Protest organizers called on Egyptians to keep occupying central squares across the country in a campaign of peaceful civil disobedience until Morsi quits.
Tens of thousands of demonstrators stayed in Tahrir Square long after midnight, appearing to heed the call for a sit-in. But as the working day began, only hundreds remained.
If protesters maintain their camps, however, and return in the evenings, the spotlight will be on the army. It displayed its neutrality on Sunday, making goodwill gestures to the protesters after urging feuding politicians last week to cooperate to solve the nation's problems.
Some uniformed policemen marched among protesters in Cairo and Alexandria, chanting "the police and the people are one," and several senior officers addressed the Tahrir Square crowd.

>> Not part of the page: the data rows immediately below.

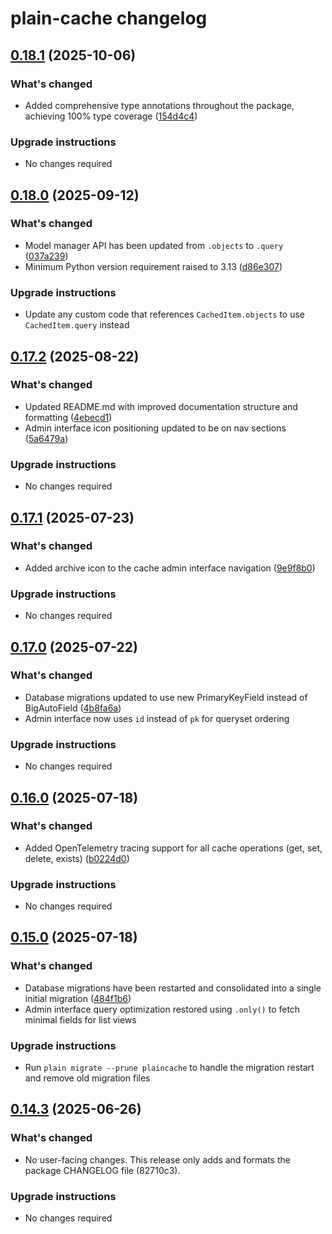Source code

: # plain-cache changelog

## [0.18.1](https://github.com/dropseed/plain/releases/plain-cache@0.18.1) (2025-10-06)

### What's changed

- Added comprehensive type annotations throughout the package, achieving 100% type coverage ([154d4c4](https://github.com/dropseed/plain/commit/154d4c44fc))

### Upgrade instructions

- No changes required

## [0.18.0](https://github.com/dropseed/plain/releases/plain-cache@0.18.0) (2025-09-12)

### What's changed

- Model manager API has been updated from `.objects` to `.query` ([037a239](https://github.com/dropseed/plain/commit/037a239ef4))
- Minimum Python version requirement raised to 3.13 ([d86e307](https://github.com/dropseed/plain/commit/d86e307efb))

### Upgrade instructions

- Update any custom code that references `CachedItem.objects` to use `CachedItem.query` instead

## [0.17.2](https://github.com/dropseed/plain/releases/plain-cache@0.17.2) (2025-08-22)

### What's changed

- Updated README.md with improved documentation structure and formatting ([4ebecd1](https://github.com/dropseed/plain/commit/4ebecd1856))
- Admin interface icon positioning updated to be on nav sections ([5a6479a](https://github.com/dropseed/plain/commit/5a6479ac79))

### Upgrade instructions

- No changes required

## [0.17.1](https://github.com/dropseed/plain/releases/plain-cache@0.17.1) (2025-07-23)

### What's changed

- Added archive icon to the cache admin interface navigation ([9e9f8b0](https://github.com/dropseed/plain/commit/9e9f8b0))

### Upgrade instructions

- No changes required

## [0.17.0](https://github.com/dropseed/plain/releases/plain-cache@0.17.0) (2025-07-22)

### What's changed

- Database migrations updated to use new PrimaryKeyField instead of BigAutoField ([4b8fa6a](https://github.com/dropseed/plain/commit/4b8fa6a))
- Admin interface now uses `id` instead of `pk` for queryset ordering

### Upgrade instructions

- No changes required

## [0.16.0](https://github.com/dropseed/plain/releases/plain-cache@0.16.0) (2025-07-18)

### What's changed

- Added OpenTelemetry tracing support for all cache operations (get, set, delete, exists) ([b0224d0](https://github.com/dropseed/plain/commit/b0224d0418))

### Upgrade instructions

- No changes required

## [0.15.0](https://github.com/dropseed/plain/releases/plain-cache@0.15.0) (2025-07-18)

### What's changed

- Database migrations have been restarted and consolidated into a single initial migration ([484f1b6](https://github.com/dropseed/plain/commit/484f1b6e93))
- Admin interface query optimization restored using `.only()` to fetch minimal fields for list views

### Upgrade instructions

- Run `plain migrate --prune plaincache` to handle the migration restart and remove old migration files

## [0.14.3](https://github.com/dropseed/plain/releases/plain-cache@0.14.3) (2025-06-26)

### What's changed

- No user-facing changes. This release only adds and formats the package CHANGELOG file (82710c3).

### Upgrade instructions

- No changes required
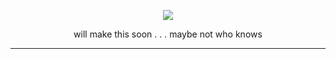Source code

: <div align="center">

![](https://komarev.com/ghpvc/?username=AutisticDetective&color=9a85b8&label=People)

will make this soon . . .  maybe not who knows

---
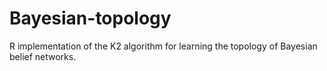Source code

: # Bayesian-topology
R implementation of the K2 algorithm for learning the topology of Bayesian belief networks.
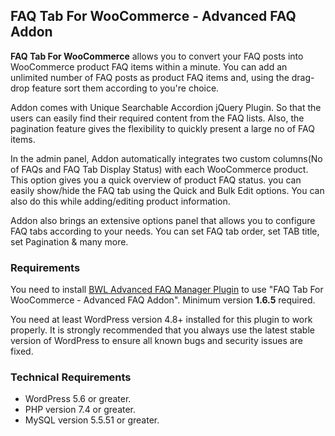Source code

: <h2>FAQ Tab For WooCommerce - Advanced FAQ Addon</h2>

<p><strong>FAQ Tab For WooCommerce</strong> allows you to convert your FAQ posts into WooCommerce product FAQ items within a minute. You can add an unlimited number of FAQ posts as product FAQ items and, using the drag-drop feature sort them according to you're choice.</p>

<p>Addon comes with Unique Searchable Accordion jQuery Plugin. So that the users can easily find their required content from the FAQ lists. Also, the pagination feature gives the flexibility to quickly present a large no of FAQ items.</p>

<p>In the admin panel, Addon automatically integrates two custom columns(No of FAQs and FAQ Tab Display Status) with each WooCommerce product. This option gives you a quick overview of product FAQ status. you can easily show/hide the FAQ tab using the Quick and Bulk Edit options. You can also do this while adding/editing product information.</p>

<p>Addon also brings an extensive options panel that allows you to configure FAQ tabs according to your needs. You can set FAQ tab order, set TAB title, set Pagination & many more.</p>

<h3>Requirements</h3>

<p>You need to install <a href="https://1.envato.market/baf-wp" target="_blank"> BWL Advanced FAQ Manager Plugin</a> to use "FAQ Tab For WooCommerce - Advanced FAQ Addon". Minimum version <b>1.6.5</b> required.</p>
<p>
  You need at least WordPress version 4.8+ installed for this plugin to work properly. It is strongly recommended that you always use the latest stable version of WordPress to ensure all known bugs and security issues are fixed.
</p>

<h3>Technical Requirements</h3>
<ul>
  <li>WordPress 5.6 or greater.</li>
  <li>PHP version 7.4 or greater.</li>
  <li>MySQL version 5.5.51 or greater.</li>
</ul>
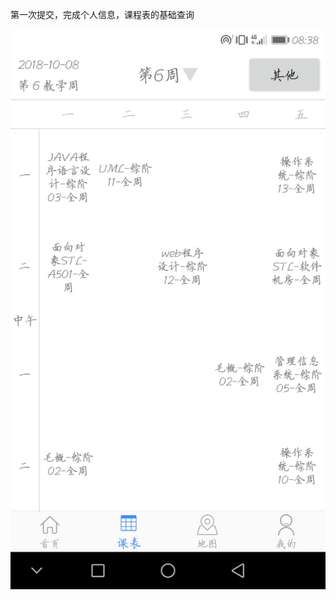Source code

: 第一次提交，完成个人信息，课程表的基础查询


![image]( https://github.com/V-yg/CampusHelper/blob/master/image/timetable.jpg)
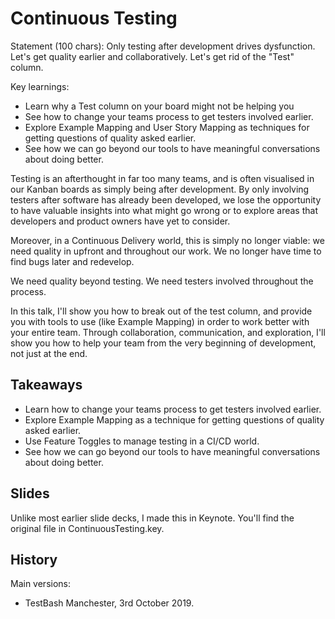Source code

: # Continuous Testing

Statement (100 chars): Only testing after development drives dysfunction. Let's get quality earlier and collaboratively. Let's get rid of the "Test" column.

Key learnings:
* Learn why a Test column on your board might not be helping you
* See how to change your teams process to get testers involved earlier.
* Explore Example Mapping and User Story Mapping as techniques for getting questions of quality asked earlier.
* See how we can go beyond our tools to have meaningful conversations about doing better.

Testing is an afterthought in far too many teams, and is often visualised in our Kanban boards as simply being after development. By only involving testers after software has already been developed, we lose the opportunity to have valuable insights into what might go wrong or to explore areas that developers and product owners have yet to consider.

Moreover, in a Continuous Delivery world, this is simply no longer viable: we need quality in upfront and throughout our work. We no longer have time to find bugs later and redevelop.

We need quality beyond testing. We need testers involved throughout the process.

In this talk, I'll show you how to break out of the test column, and provide you with tools to use (like Example Mapping) in order to work better with your entire team. Through collaboration, communication, and exploration, I'll show you how to help your team from the very beginning of development, not just at the end.


## Takeaways

* Learn how to change your teams process to get testers involved earlier.
* Explore Example Mapping as a technique for getting questions of quality asked earlier.
* Use Feature Toggles to manage testing in a CI/CD world.
* See how we can go beyond our tools to have meaningful conversations about doing better.

## Slides

Unlike most earlier slide decks, I made this in Keynote. You'll find the original file in ContinuousTesting.key.

## History

Main versions:

* TestBash Manchester, 3rd October 2019.
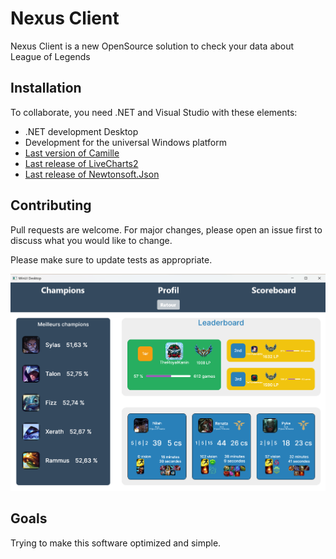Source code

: ﻿# Nexus Client

Nexus Client is a new OpenSource solution to check your data about League of Legends

## Installation

To collaborate, you need .NET and Visual Studio with these elements:

- .NET development Desktop
- Development for the universal Windows platform
- [Last version of Camille](https://github.com/MingweiSamuel/Camille)
- [Last release of LiveCharts2](https://github.com/beto-rodriguez/LiveCharts2)
- [Last release of Newtonsoft.Json](https://github.com/JamesNK/Newtonsoft.Json)


## Contributing

Pull requests are welcome. For major changes, please open an issue first
to discuss what you would like to change.

Please make sure to update tests as appropriate.

![alt text](NexusClient/Assets/example-image.png)

## Goals

Trying to make this software optimized and simple.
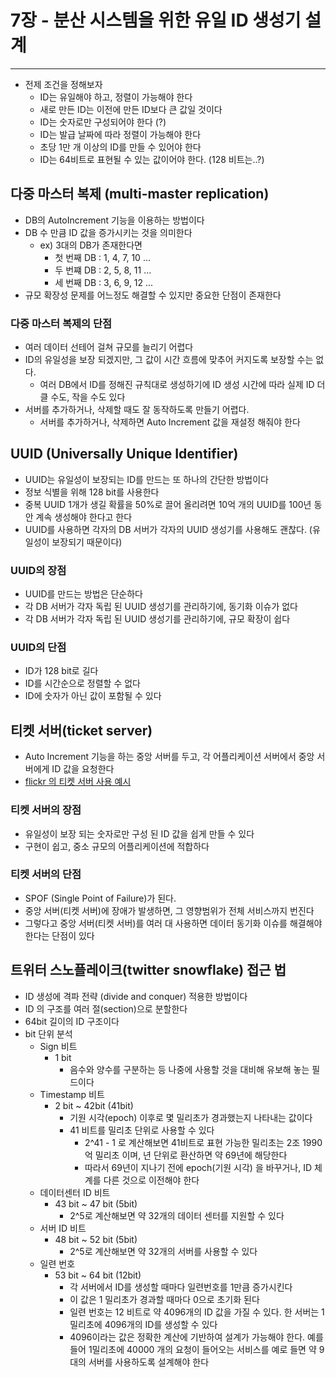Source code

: # 7장 - 분산 시스템을 위한 유일 ID 생성기 설계

-- -- 

* 전제 조건을 정해보자
    * ID는 유일해야 하고, 정렬이 가능해야 한다
    * 새로 만든 ID는 이전에 만든 ID보다 큰 값일 것이다
    * ID는 숫자로만 구성되어야 한다 (?)
    * ID는 발급 날짜에 따라 정렬이 가능해야 한다
    * 초당 1만 개 이상의 ID를 만들 수 있어야 한다
    * ID는 64비트로 표현될 수 있는 값이어야 한다. (128 비트는..?)

## 다중 마스터 복제 (multi-master replication)

* DB의 AutoIncrement 기능을 이용하는 방법이다
* DB 수 만큼 ID 값을 증가시키는 것을 의미한다
    * ex) 3대의 DB가 존재한다면
        * 첫 번째 DB : 1, 4, 7, 10 ...
        * 두 번쨰 DB : 2, 5, 8, 11 ...
        * 세 번째 DB : 3, 6, 9, 12 ...
* 규모 확장성 문제를 어느정도 해결할 수 있지만 중요한 단점이 존재한다

### 다중 마스터 복제의 단점

* 여러 데이터 선테어 걸쳐 규모를 늘리기 어렵다
* ID의 유일성을 보장 되겠지만, 그 값이 시간 흐름에 맞추어 커지도록 보장할 수는 없다.
    * 여러 DB에서 ID를 정해진 규칙대로 생성하기에 ID 생성 시간에 따라 실제 ID 더 클 수도, 작을 수도 있다
* 서버를 추가하거나, 삭제할 때도 잘 동작하도록 만들기 어렵다.
    * 서버를 추가하거나, 삭제하면 Auto Increment 값을 재설정 해줘야 한다

## UUID (Universally Unique Identifier)

* UUID는 유일성이 보장되는 ID를 만드는 또 하나의 간단한 방법이다
* 정보 식별을 위해 128 bit를 사용한다
* 중복 UUID 1개가 생길 확률을 50%로 끌어 올리려면 10억 개의 UUID를 100년 동안 계속 생성해야 한다고 한다
* UUID를 사용하면 각자의 DB 서버가 각자의 UUID 생성기를 사용해도 괜찮다. (유일성이 보장되기 때문이다)

### UUID의 장점

* UUID를 만드는 방법은 단순하다
* 각 DB 서버가 각자 독립 된 UUID 생성기를 관리하기에, 동기화 이슈가 없다
* 각 DB 서버가 각자 독립 된 UUID 생성기를 관리하기에, 규모 확장이 쉽다

### UUID의 단점

* ID가 128 bit로 길다
* ID를 시간순으로 정렬할 수 없다
* ID에 숫자가 아닌 값이 포함될 수 있다

## 티켓 서버(ticket server)

* Auto Increment 기능을 하는 중앙 서버를 두고, 각 어플리케이션 서버에서 중앙 서버에게 ID 값을 요청한다
* [flickr 의 티켓 서버 사용 예시](https://code.flickr.net/2010/02/08/ticket-servers-distributed-unique-primary-keys-on-the-cheap/)

### 티켓 서버의 장점

* 유일성이 보장 되는 숫자로만 구성 된 ID 값을 쉽게 만들 수 있다
* 구현이 쉽고, 중소 규모의 어플리케이션에 적합하다

### 티켓 서버의 단점

* SPOF (Single Point of Failure)가 된다.
* 중앙 서버(티켓 서버)에 장애가 발생하면, 그 영향범위가 전체 서비스까지 번진다
* 그렇다고 중앙 서버(티켓 서버)를 여러 대 사용하면 데이터 동기화 이슈를 해결해야 한다는 단점이 있다

## 트위터 스노플레이크(twitter snowflake) 접근 법

* ID 생성에 격파 전략 (divide and conquer) 적용한 방법이다
* ID 의 구조를 여러 절(section)으로 분할한다
* 64bit 길이의 ID 구조이다
* bit 단위 분석
    * Sign 비트
        * 1 bit
            * 음수와 양수를 구분하는 등 나중에 사용할 것을 대비해 유보해 놓는 필드이다
    * Timestamp 비트
        * 2 bit ~ 42bit (41bit)
            * 기원 시각(epoch) 이후로 몇 밀리초가 경과했는지 나타내는 값이다
            * 41 비트를 밀리초 단위로 사용할 수 있다
                * 2^41 - 1 로 계산해보면 41비트로 표현 가능한 밀리초는 2조 1990억 밀리초 이며, 년 단위로 환산하면 약 69년에 해당한다
                * 따라서 69년이 지나기 전에 epoch(기원 시각) 을 바꾸거나, ID 체계를 다른 것으로 이전해야 한다
    * 데이터센터 ID 비트
        * 43 bit ~ 47 bit (5bit)
            * 2^5로 계산해보면 약 32개의 데이터 센터를 지원할 수 있다
    * 서버 ID 비트
        * 48 bit ~ 52 bit (5bit)
            * 2^5로 계산해보면 약 32개의 서버를 사용할 수 있다
    * 일련 번호
        * 53 bit ~ 64 bit (12bit)
            * 각 서버에서 ID를 생성할 때마다 일련번호를 1만큼 증가시킨다
            * 이 값은 1 밀리초가 경과할 때마다 0으로 초기화 된다
            * 일련 번호는 12 비트로 약 4096개의 ID 값을 가질 수 있다. 한 서버는 1 밀리초에 4096개의 ID를 생성할 수 있다
            * 4096이라는 값은 정확한 계산에 기반하여 설계가 가능해야 한다. 예를 들어 1밀리초에 40000 개의 요청이 들어오는 서비스를 예로 들면 약 9대의 서버를 사용하도록 설계해야 한다
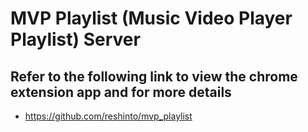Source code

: # MVP Playlist (Music Video Player Playlist) Server

## Refer to the following link to view the chrome extension app and for more details
* https://github.com/reshinto/mvp_playlist
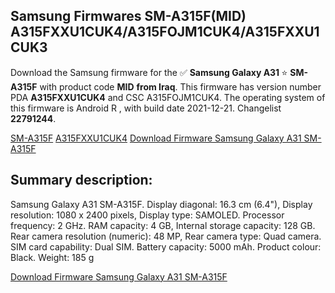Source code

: <h2>Samsung Firmwares SM-A315F(MID) A315FXXU1CUK4/A315FOJM1CUK4/A315FXXU1CUK3</h2>
Download the Samsung firmware for the ✅ <strong>Samsung Galaxy A31 </strong> ⭐ <strong>SM-A315F</strong> with product code <strong>MID</strong> <strong> from Iraq</strong>. This firmware has version number PDA <strong>A315FXXU1CUK4</strong> and CSC A315FOJM1CUK4. The operating system of this firmware is Android R , with build date 2021-12-21. Changelist <strong>22791244</strong>.

[SM-A315F](https://samfirm.shop/samsung/model/SM-A315F)
[A315FXXU1CUK4](https://samfirm.shop/samsung/pda/A315FXXU1CUK4)
[Download Firmware Samsung Galaxy A31 SM-A315F](https://samfirm.shop/samsung/firmware/484013)
<h2>Summary description:</h2>
<p>Samsung Galaxy A31 SM-A315F. Display diagonal: 16.3 cm (6.4"), Display resolution: 1080 x 2400 pixels, Display type: SAMOLED. Processor frequency: 2 GHz. RAM capacity: 4 GB, Internal storage capacity: 128 GB. Rear camera resolution (numeric): 48 MP, Rear camera type: Quad camera. SIM card capability: Dual SIM. Battery capacity: 5000 mAh. Product colour: Black. Weight: 185 g</p>


[Download Firmware Samsung Galaxy A31 SM-A315F](https://samfirm.shop/samsung/firmware/484013)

That cast doubt on whether Morsi could rely on the security forces to clear the streets if he gave the order.
Diplomats said the army, which ruled uneasily during the transition from Mubarak's fall to Morsi's election, had signaled it was deeply reluctant to step in again, unless violence got out of hand and national security was at stake.
While the main demonstrations were peaceful and festive in atmosphere, seven people were shot dead in clashes in the central cities of Assiut, Beni Suef and Fayoum and outside the Brotherhood's Cairo headquarters. The Health Ministry said 613 people were wounded in street fighting around the country.
Women's activists said at least 43 women, including a foreign journalist, suffered organized sexual assaults by gangs of men during the Tahrir Square rally.
The opposition National Salvation Front coalition of liberal, secular and left-wing parties declared victory, saying the masses had "confirmed the downfall of the regime of Mohamed Morsi and the Muslim Brotherhood."
Opposition leaders, who have seen previous protest waves fizzle after a few days in December and January, were to meet on Monday afternoon to plot their next move.
Influential Qatar-based Muslim cleric Sheikh Youssef Qaradawi, visiting Cairo, appealed to fellow Egyptians to show more patience with Morsi, while saying the president had made errors.
"How long has Mohamed Morsi ruled? One year," Qaradawi said in a television address. "Is one year enough to solve the problems of 60 years? That's impossible ... We must give the man a chance and help him. Everyone must cooperate."
The United States and the European Union have urged Morsi to share power with the opposition, saying only a national consensus can help Egypt overcome a severe economic crisis and build democratic institutions.
Morsi and his Brotherhood supporters have so far rebuffed such pressure, arguing that he has democratic legitimacy and the opposition is merely seeking to achieve on the streets what it failed to secure at the ballot box.